Text shown.
BEGIN

Democracy In Action

Mass looting is democracy in action. In its bureaucratic form, the looting is formalized, with a careful cultivation of attitudes on the citizens to make them acquiesce to the looting.

In primitive cultures, this is done through potlatch exchanges, in which tribes exchange symbolic and real gifts to ward off war between tribes. In democracy, we have bureaucratic redistribution programs between population groups, calcified by moral language into seemingly permanent political fixtures.

When potlatch breaks down, war must usually follow, because when exchanges of gifts are needed to prevent warfare, it’s a sign of mutual antipathy between groups rather than real fellow-feeling. In a more modern context, we have the maxim “if goods don’t cross borders, armies will,” used to illustrate the point that trade provides incentives to both parties to avoid conflict with one another. Democratic systems like the one in the United States lessens these incentives, in part because the temporary rulers of the government are only tenant caretakers of the system as a whole, rather than owners with a long term interest.

Indeed, their material interest is to loot the polity as much as they can for their party and their personal retinue while in power. When their destructive actions turn the mob against their party, the next party steps in on a wave of popular acclaim. Afterwards, they get to taking everything that’s not nailed down, also, until another wave of revulsion sets in.

In democracy, property rarely remains secure, and moral principles around absolute property rights tend to be untenable. If the will of the mob is to be respected, then if it’s the will of the mob to eat the members of the smaller mob that opposes it, then it must be done, damn whatever squalling about abstract rights that there might be.

END

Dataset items
BEGIN

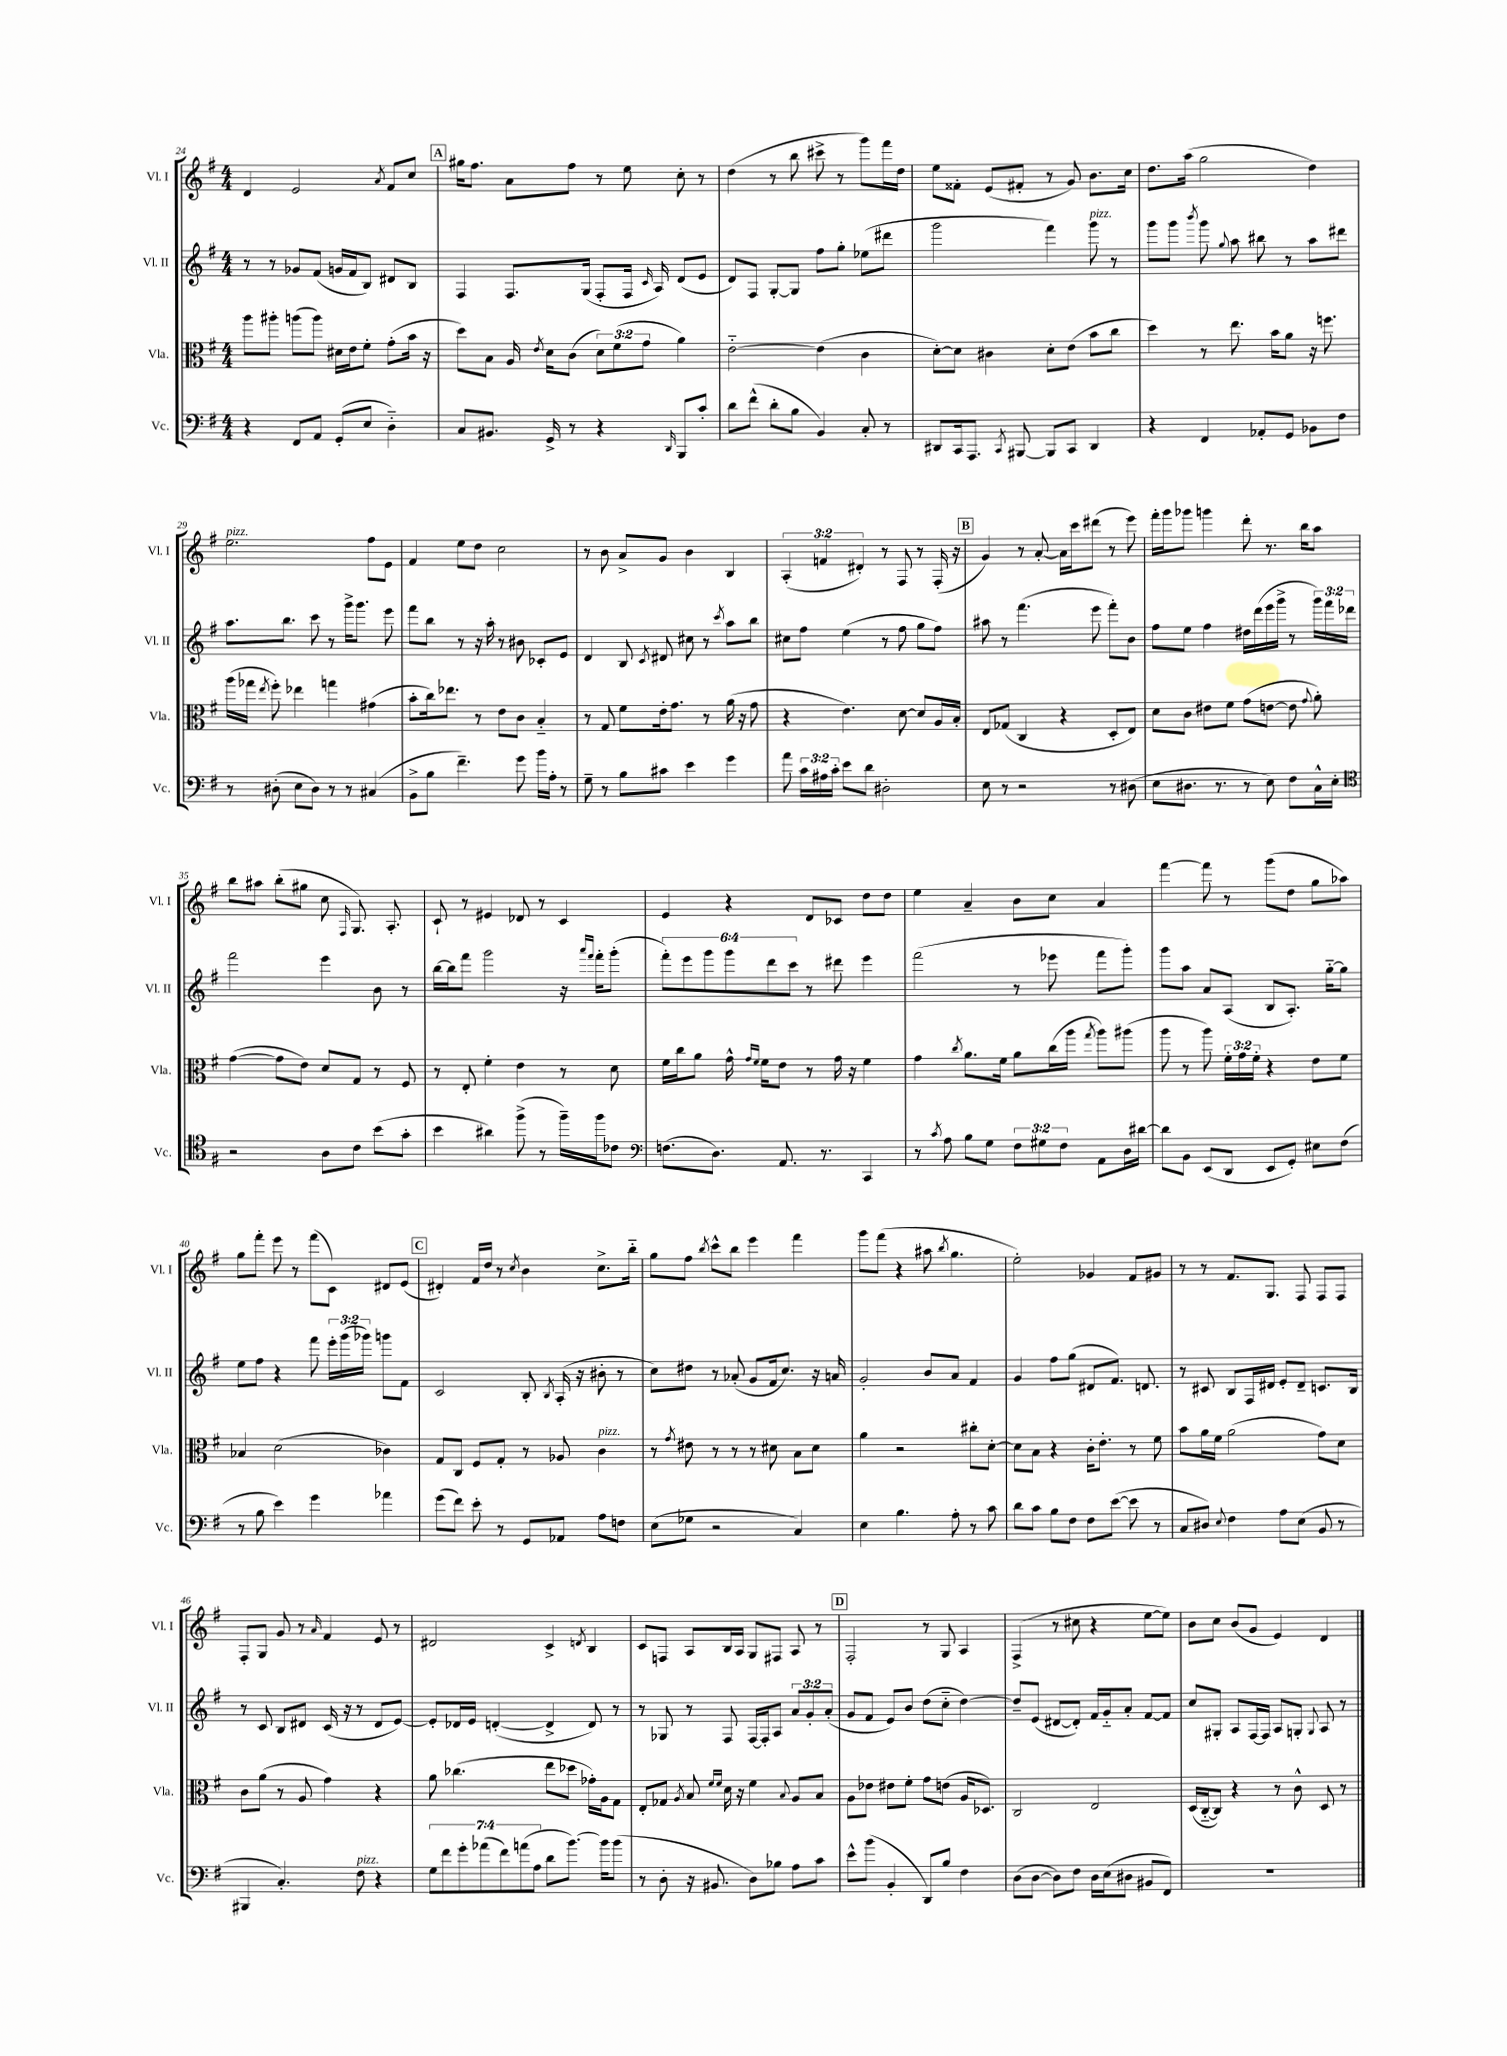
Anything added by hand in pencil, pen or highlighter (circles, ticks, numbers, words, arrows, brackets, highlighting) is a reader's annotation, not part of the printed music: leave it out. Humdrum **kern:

**kern	**kern	**kern	**kern
*part4	*part3	*part2	*part1
*staff4	*staff3	*staff2	*staff1
*I"Vc.	*I"Vla.	*I"Vl. II	*I"Vl. I
*I'Vc.	*I'Vla.	*I'Vl. II	*I'Vl. I
*clefF4	*clefC3	*clefG2	*clefG2
*k[f#]	*k[f#]	*k[f#]	*k[f#]
*M4/4	*M4/4	*M4/4	*M4/4
=24	=24	=24	=24
4r	8aa\L	8r	4d/
.	8aa#X'\J	8r	.
8FF#/L	(8aan\L	8g-X/L	2e/
8AA/J	8aa\J)	(8f#/J	.
(8GG'/L	16d#X\LL	16gn/LL	.
.	16e\J	16f#/J	.
8E/J	8f#'\J	8B/J)	.
.	.	.	8qa/
4D\)	(8g'\L	8d#X/L	8f#/L
.	16b\Jk	8B/J	8cc/J
.	16r	.	.
!!LO:REH:place=s1:t=A
=25	=25	=25	=25
8C/L	8dd\L)	4F#/	16gg#X\KL
.	.	.	8.ff#\J
8.BB#X/J	8B\J	.	.
.	16A/	8.F#/L	8a\L
.	8qe/	.	.
16GG^/	16d\KL	.	.
8r	(8c\J	.	8ff#\J
.	.	(16G/Jk	.
4r	12d\L)	8F#'/L	8r
.	(12f#\	.	.
.	.	16F#/Jk	8ee\
.	12g\J	.	.
.	.	16qqc/	.
.	.	16A/)	.
16qqDD/	.	.	.
8BBB/L	4a\)	(8d/L	8cc'\
8c'/J	.	8e/J	8r
=26	=26	=26	=26
8d\L	[2e\	8d/L)	(4dd\
(8f#^^\J	.	8F#/J	.
8d'\L	.	[8G'/L	8r
8B\J	.	8G/J]	8bb\
4BB/)	(4e\]	8ff#\L	8ccc#X^\
.	.	8gg'\J	8r
8C'/	4c\	(8ee-X\L	8ggg\L)
8r	.	8ddd#X\J	16fff#\L
.	.	.	16dd\JJ
=27	=27	=27	=27
8DD#X/L	[8d'\L)	2ggg\	8ee\L
16CC/k	8d\J]	.	8f##X'\J
8.AAA/J	.	.	.
.	4c#X\	.	(8e/L
8qCC/	.	.	.
[8BBB#X/	.	.	8f#X'/J
8BBB#/L]	8d'\L	4fff#\)	8r
8CC/J	(8e\J	.	8g/)
!	!	!LO:TX:a:i:t=pizz.	!
4DD#/	8b\L	8ggg\	8.b\L
.	8cc\J	8r	.
.	.	.	16cc\Jk
=28	=28	=28	=28
4r	4dd\)	8ggg\L	8.dd\L
.	.	8ggg\J	.
.	.	.	(16aa\Jk
.	.	8qbbb/	.
4FF#/	8r	8ggg\	2gg\
.	.	8qqgg/	.
.	8.ee\	8aa\	.
8AA-X'/L	.	8bb#X\	.
.	16b\KL	.	.
8GG/J	8a\J	8r	.
8BB-X\L	16r	8aa\L	4dd\)
.	8.ffn\	.	.
8F#\J	.	8ddd#X\J	.
!!LO:LB:g=z
=29	=29	=29	=29
!	!	!	!LO:TX:a:i:t=pizz.
8r	(16aa\LL	8.aa\L	2.ee\
.	16gg-X\JJ	.	.
.	8qee/	.	.
(8D#X'\	8ff#'\)	.	.
.	.	8.bb\J	.
8E\L	4ee-X\	.	.
8D#\J)	.	8ccc\	.
8r	4ggn\	8r	.
8r	.	16ggg^\KL	.
.	.	8.ggg\J	.
(4C#X/	(4g#X\	.	8ff#\L
.	.	8eee\	8e\J
=30	=30	=30	=30
8BB^\L	8b'\L	8fff#\L	4f#/
8B\J	16cc\k)	8bb\J	.
.	8.ee-X\J	.	.
4.f#~\)	.	8r	8ee\L
.	8r	16r	8dd\J
.	.	16aa'\	.
.	8e\L	8r	2cc\
8g\	8c\J	8b#X\	.
16b\LL	4B/	8c-X'/L	.
16A'\JJ	.	.	.
8r	.	8e/J	.
=31	=31	=31	=31
8G~\	8r	4d/	8r
8r	8G/	.	8b\
8B\L	8f#\L	8B/	8a^/L
.	.	8qc/	.
8c#X\J	16e'\k	8d#X/	8g/J
.	8.g\J	.	.
4e\	.	8cc#X\	4b\
.	8r	8r	.
.	.	8qccc/	.
4g\	(16a\	8aa\L	4B/
.	16r	.	.
.	8g\	8bb\J	.
=32	=32	=32	=32
8a\	4r	8cc#X\L	(6A'/
24c\LL	.	8ff#\J	.
24A#X\	.	.	6fn/
24c'\JJ	.	.	.
8e\L	4.e\)	(4ee\	.
.	.	.	6d#X'/)
8d\J	.	.	.
2D#X'\	.	8r	8r
.	[8d\	8ff#\	8F#/
.	8d/L]	8gg\L	8r
.	16A/L	8ff#\J)	(16F#'/
.	16B'/JJ	.	16r
!!LO:REH:place=s1:t=B
=33	=33	=33	=33
8E\	8E/L	8aa#X\	4g/)
8r	(8G-X/J	8r	.
2r	4C/	(4.fff#\	8r
.	.	.	[8a'/
.	4r	.	16a\LL]
.	.	.	16ccc\J
.	.	8eee\	(8ddd#X\J
8r	8D'/L	8fff#'\L)	8r
(8D#X\	8E/J)	8b\J	8eee\)
=34	=34	=34	=34
8E\L	8d\L	8ff#\L	16fff#'\LL
.	.	.	16ggg\J
8.D#X\J	8c\J	8ee\J	8ggg-X\J
.	8e#X\L	4ff#\	4gggn\
8.r	.	.	.
.	8f#\J	.	.
8r	(8g\L	16dd#X\LL	8ddd'\
.	.	(16ddd\	.
8E\)	[8en\J	16eee\	8.r
.	.	16ggg^\JJ	.
8F#\L	8e\]	8r	.
.	.	.	16bb\KL
.	8qqg/	.	.
16C^^\L	8a'\)	24ggg\LL)	8aa\J
.	.	24fff#\	.
16E'\JJ	.	.	.
.	.	24ddd-X\JJ	.
!!LO:LB:g=z
=35	=35	=35	=35
*clefC4	*	*	*
2r	([4g\	2fff#\	8bb\L
.	.	.	8aa#X\J
.	8g\L]	.	(8bb'\L
.	8e\J)	.	8gg#X\J
8A\L	8d/L	4eee\	8cc\
.	.	.	16qqF#/
8c\J	8G/J	.	8.G/)
(8b\L	8r	8b\	.
.	.	.	8.A'/
8g'\J	8F#/	8r	.
=36	=36	=36	=36
4b\	8r	[16bb\LL	8c`/
.	.	16bb\J]	.
.	8E'/	8fff#\J	8r
4a#X\)	4f#'\	2ggg\	4e#X/
(8ff#^\	4e\	.	8d-X/
8r	.	.	8r
16ff#~\LL)	8r	16r	4c/
.	.	16qqaaa/LL	.
.	.	16qqfff#/JJ	.
16ff#\J	.	16fff#'\KL	.
8c-X\J	8d\	(8ggg'\J	.
=37	=37	=37	=37
*clefF4	*	*	*
(8.Fn\L	16f#\LL	12fff#'\L)	4e/
.	16cc\J	.	.
.	.	12eee\	.
.	8a\J	.	.
.	.	12ggg\	.
8.D\J)	.	.	.
.	16g^^\	12ggg\	4r
.	16qqg/LL	.	.
.	16qqf#/JJ	.	.
.	16f#\KL	.	.
.	.	12ddd\	.
8.AA/	8e\J	.	.
.	.	12ccc\J	.
.	8r	8r	8d/L
8.r	.	.	.
.	16g\	8ddd#X\	8c-X/J
.	16r	.	.
4CC/	4f#\	4eee\	8dd\L
.	.	.	8dd\J
=38	=38	=38	=38
8r	4g\	(2fff#\	4ee\
8qc/	.	.	.
8A\	.	.	.
.	8qcc/	.	.
8B\L	8.a\L	.	4a~/
8G\J	.	.	.
.	16f#\Jk	.	.
12F#\L	8a\L	8r	8b\L
12G#X\	.	.	.
.	(16cc\L	8eee-X\	8cc\J
12F#\J	.	.	.
.	16aa\JJ	.	.
.	8qgg/	.	.
8AA\L	8aa\L)	8fff#\L	4a/
16D\L	(8aa#X\J	8ggg'\J)	.
[16d#X\JJ	.	.	.
=39	=39	=39	=39
8d#\L]	8aa\	8ggg\L	[4fff#\
8BB\J	8r	8aa\J	.
(8EE/L	8aa\)	8a/L	8fff#\]
8DD/J	24f#'\LL	(8A/J	8r
.	24g\	.	.
.	24f#'\JJ	.	.
8EE/L	4r	8B/L	(8ggg\L
8GG'/J)	.	8.A'/J)	8dd\J
8E#X\L	8e\L	.	8gg\L
.	.	[16gg\KL	.
(8F#\J	8f#\J	8gg\J]	8aa-X\J)
!!LO:LB:g=z
=40	=40	=40	=40
8r	4B-X/	8ee\L	8gg\L
8B\	.	8ff#\J	8fff#'\J
4e\)	(2d\	4r	8eee\
.	.	.	8r
4g\	.	8fff#\	(8fff#\L
.	.	24eee'\LL	8c\J)
.	.	(24ggg\	.
.	.	24ggg-X\JJ)	.
4a-X\	4c-X\)	8gggn\L	8d#X/L
.	.	8f#\J	(8e/J
!!LO:REH:place=s1:t=C
=41	=41	=41	=41
(8g\L	8G/L	2c/	4d#X'/)
8f#\J)	8C/J	.	.
8e'\	8F#/L	.	16f#/LL
.	.	.	16dd/JJ
8r	8G'/J	.	8r
.	.	.	8qcc/
8GG/L	8r	8B'/	4b\
.	.	8qB/	.
8AA-X/J	8A-X/	(16A'/	.
.	.	16r	.
!	!LO:TX:a:i:t=pizz.	!	!
8A\L	4c\	8b#X'\	8.cc^\L
8Fn\J	.	8r	.
.	.	.	16bb\Jk
=42	=42	=42	=42
(8E\L	8r	8cc\L)	8gg\L
.	8qg/	.	.
8G-X\J	8e#X\	8dd#X\J	8ff#\J
.	.	.	8qbb/
2r	8r	8r	8ccc^^\L
.	8r	(8a-X'/	8bb\J
.	8r	8g/L	4eee\
.	8d#X\	16f#/k	.
.	.	8.cc/J)	.
4C/)	8B\L	.	4fff#\
.	8d#\J	16r	.
.	.	16an/	.
=43	=43	=43	=43
4E\	4a\	2g'/	8ggg\L
.	.	.	(8fff#\J
4.B\	2r	.	4r
.	.	8b/L	8aa#X\
.	.	.	8qbb/
8A'\	.	8a/J	4.gg\
8r	8cc#X'\L	4f#/	.
8c\	[8d'\J	.	.
=44	=44	=44	=44
8d\L	8d\L]	4g/	2ee'\)
8c\J	8B\J	.	.
8B\L	4r	8ff#\L	.
8F#\J	.	(8gg\J	.
8F#\L	16c'\KL	8d#X/L	4g-X/
.	8.e'\J	.	.
([8e\J	.	8.f#/J)	.
8e\]	8r	.	8f#/L
.	.	8.dn/	.
8r	8f#\	.	8g#X/J
=45	=45	=45	=45
8C/L	8b\L	8r	8r
8D#X/J)	16a\L	8c#X/	8r
.	16f#\JJ	.	.
8qqE/	.	.	.
4F#\	(2a\	8B/L	8.f#/L
.	.	16F#/L	.
.	.	16d#X/JJ	8.G/J
8A\L	.	8e'/L	.
(8E\J	.	8d#~/J	8F#/
8BB/	8g\L)	8.cn/L	8F#/L
8r	8d\J	.	8F#/J
.	.	16B/Jk	.
!!LO:LB:g=z
=46	=46	=46	=46
4BBB#X/	8c\L	8r	8F#'/L
.	(8a\J	8c/	8G/J
4.C'/)	8r	8B/L	8g/
.	8A/	8d#X/J	8r
.	.	.	16qqa/
.	4g\)	(16c/	4f#/
.	.	16r	.
!LO:TX:a:i:t=pizz.	!	!	!
8F#\	.	8r	.
4r	4r	8d#/L	8e/
.	.	[8e/J)	8r
=47	=47	=47	=47
14G\L	8a\	8e'/L]	2d#X/
14f#\	.	.	.
.	(4.cc-X\	16d-X/L	.
14g'\	.	.	.
.	.	16e/JJ	.
(14a-X\	.	.	.
.	.	([4dn'/	.
14f#\)	.	.	.
(14an\	.	.	.
14A\J	.	.	.
8d\L	8ee\L	4d^/]	4c^/
[8.b\J)	8dd-X\J	.	.
.	.	.	8qdn/
.	16g-X'\LL)	8d/)	4B/
16b\KL]	16A\J	.	.
(8b\J	8G\J	8r	.
=48	=48	=48	=48
8r	8E'/L	8r	8c/L
8D'\	8G-X/J	8G-X/	8Fn/J
.	8qA/	.	.
16r	8B/	8r	8A/L
8.BB#X/	.	.	.
.	16qqf#/LL	.	.
.	16qqf#/JJ	.	.
.	16d\	8F#/	16B/L
.	16r	.	16A/JJ
8D\L)	4f#\	[16F#/LL	8G/L
.	.	16F#'/J]	.
8B-X\J	.	8A/J	8F#X/J
.	8qqB/	.	.
8A\L	8A/L	12a/L	8A/
.	.	12g'/	.
8c\J	8B/J	.	8r
.	.	(12a'/J	.
!!LO:REH:place=s1:t=D
=49	=49	=49	=49
8e^^\L	8A\L	8g/L	2F#'/
(8b\J	8e-X\J	8f#/J	.
4BB'/	8e#X\L	8e/L)	.
.	8f#'\J	8b/J	.
8DD/L)	8g\L	(8dd\L	8r
8B/J	(8en\J	8cc\J	8G/
4F#\	16A/KL	[4dd\)	4A/
.	8.D-X/J)	.	.
=50	=50	=50	=50
(8D\L	2C/	8dd~/L]	(4F#^/
[8D\J	.	(8e/J	.
8D\L])	.	[8d#X/L	8r
8F#\J	.	8d#'/J])	8cc#X\
16D\LL	2E/	16f#/LL	4r
(16E\J	.	16g/J	.
8D#X\J	.	8a'/J	.
8BB#X/L	.	[8f#/L	[8ee\L
8FF#/J)	.	8f#/J]	8ee\J])
=51	=51	=51	=51
1r	(16D/LL	8cc/L	8b\L
.	[16C/J	.	.
.	8C/J])	8G#X'/J	8cc\J
.	4r	8A/L	(8b/L
.	.	[16F#/L	8g/J
.	.	16F#/JJ]	.
.	8r	8A/L	4e/)
.	8c^^\	8Gn'/J	.
.	.	8qqG/	.
.	8D/	8A/	4d/
.	8r	8r	.
==	==	==	==
*-	*-	*-	*-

END

Problem 1.
Using the democracy text, decide whether each statement below is true. Answer yes or no for each and quote the words from the text that settle it.
(a) Potlatch exchanges are described as taking place in primitive cultures.
(b) The temporary rulers of the United States government are described as owners with a long-term interest in the system.
(c) Property is said to rarely remain secure in democracy.
Problem 2.
Turn the paragraph of the democracy text that begins "When potlatch breaks down" into a short bulleted list that keeps its main facts.
Problem 3.
Translate this sentence from the democracy text into Spanish: "In democracy, property rarely remains secure, and moral principles around absolute property rights tend to be untenable."

Exercise response 1.
(a) Yes: "In primitive cultures, this is done through potlatch exchanges"
(b) No: "the temporary rulers of the government are only tenant caretakers of the system as a whole, rather than owners with a long term interest"
(c) Yes: "In democracy, property rarely remains secure"

Exercise response 2.
- War usually follows when potlatch breaks down.
- Needing gift exchanges to prevent war signals mutual antipathy between groups, not real fellow-feeling.
- The modern maxim "if goods don't cross borders, armies will" shows that trade gives both parties incentives to avoid conflict.
- Democratic systems like that of the United States weaken these incentives.
- One reason is that the government's temporary rulers are tenant caretakers of the system, not owners with a long-term interest.

Exercise response 3.
En la democracia, la propiedad rara vez permanece segura, y los principios morales en torno a los derechos absolutos de propiedad tienden a ser insostenibles.